Una mortalità 'naturale', senza calamità e senza medicine, dovrebbe aggirarsi tra il 30 e il 35 per mille. Ma nessuna parte deI mondo, ormai, è sog­getta a indici tanto elevati, poiché ovunque la lotta contro la morte ha fatto progressi.

In Europa gli indici oscillano tra l'8 e l'11 per mille; i livelli più bassi sono toccati da paesi diversi tra loro: quelli a po­polamento non troppo invecchiato e quelli ad altissimo livello di vita e di efficienza sanitaria.

L'abbassamento della mortalità rispetto al secolo scor­so è legato alla riduzione delle cause esogene di decesso grazie alla medicina terapeutica e alla prevenzione medico-sociale; ma i progressi contro la morte organica (per cause endogene) sono lenti e non sembra facile comprimere ulteriormente la mortalità di gruppi a forte percentuale di anziani.

l tassi più ridotti spettano ai paesi con popolazione giovane nel contesto di un alto livello economico e sociale.

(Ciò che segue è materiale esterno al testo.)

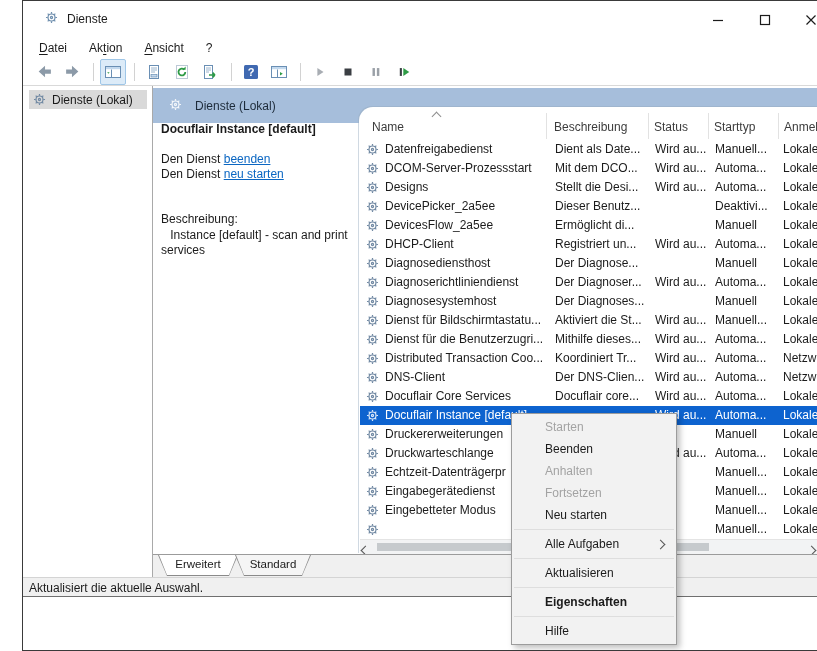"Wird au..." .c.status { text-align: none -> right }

Nei paesi in via di sviluppo, l'alta percentuale di gente giovane fa sì che gli indici di mortalità risultino non troppo eleva­ti. Nel resto deI Terzo Mondo la mortalità è elevata, special­mente nelle regioni caldo-umide.

La speranza di vita

Il calo della mortalità fa aumentare la probabilità di sopravvivere più a lungo, cioè fa allungare la vita media o speranza di vita alla nascita, la quale esprime il numero di anni che un neonato, in una data epoca e in un dato paese, può sperare di vivere.